Agree with Brewer that you are still going to want to use a spreadsheet, because there may be other measures other than your asset allocation you will want to trade.

I do use the Portfolio Analysis tool and subscribe to a free quarterly portfolio analysis. They are both very good, but not as robust as the free Morningstar Portfolio analysis. Morningstar looks at the content of all your funds and redistributes them out to sectors and style boxes.

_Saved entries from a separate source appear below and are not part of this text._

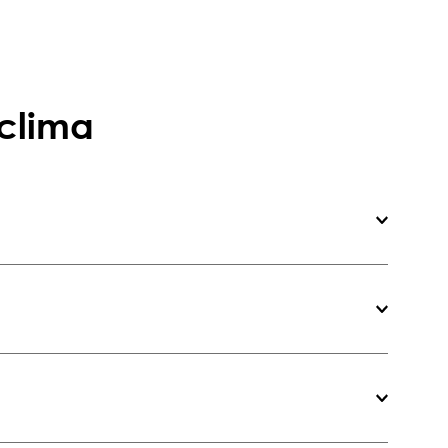
 clima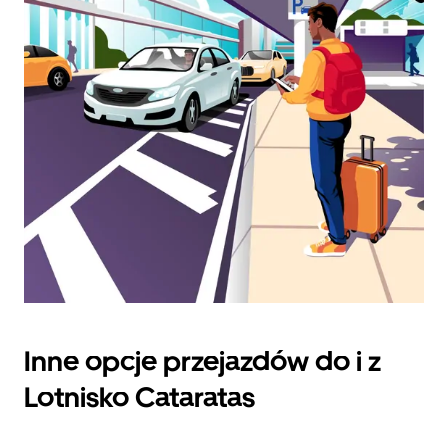
datę.
Naciśnij
klawisz
„Escape”,
aby
zamknąć
kalendarz.
Inne opcje przejazdów do i z
Lotnisko Cataratas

Schwab does not. But for tracking your asset allocation, if you comfortably feel you can "match" one of their investor profiles, the quarterly portfolio analysis is a really good way to watch your asset allocation.

-- Rita
 
I have used Schwab for many years and remain quite happy with them. They offer good service for fair prices (not quite the cheapest, but competitive) and have everything I want and more.
Another vote for this one. If I were just now looking to establish new investment accounts *today*, I might or might not go with Schwab. But I've been a Schwab client since 1989 and have not been disappointed with the service, and the price has been reasonable enough that I see no reason to switch. They've never given me a reason to want to go elsewhere.

Also, as far as commissions go, Schwab recently rolled out some ETFs with competitive (not always the lowest) expense ratios that are zero-commission for Schwab customers. That could be significant for ETF investors.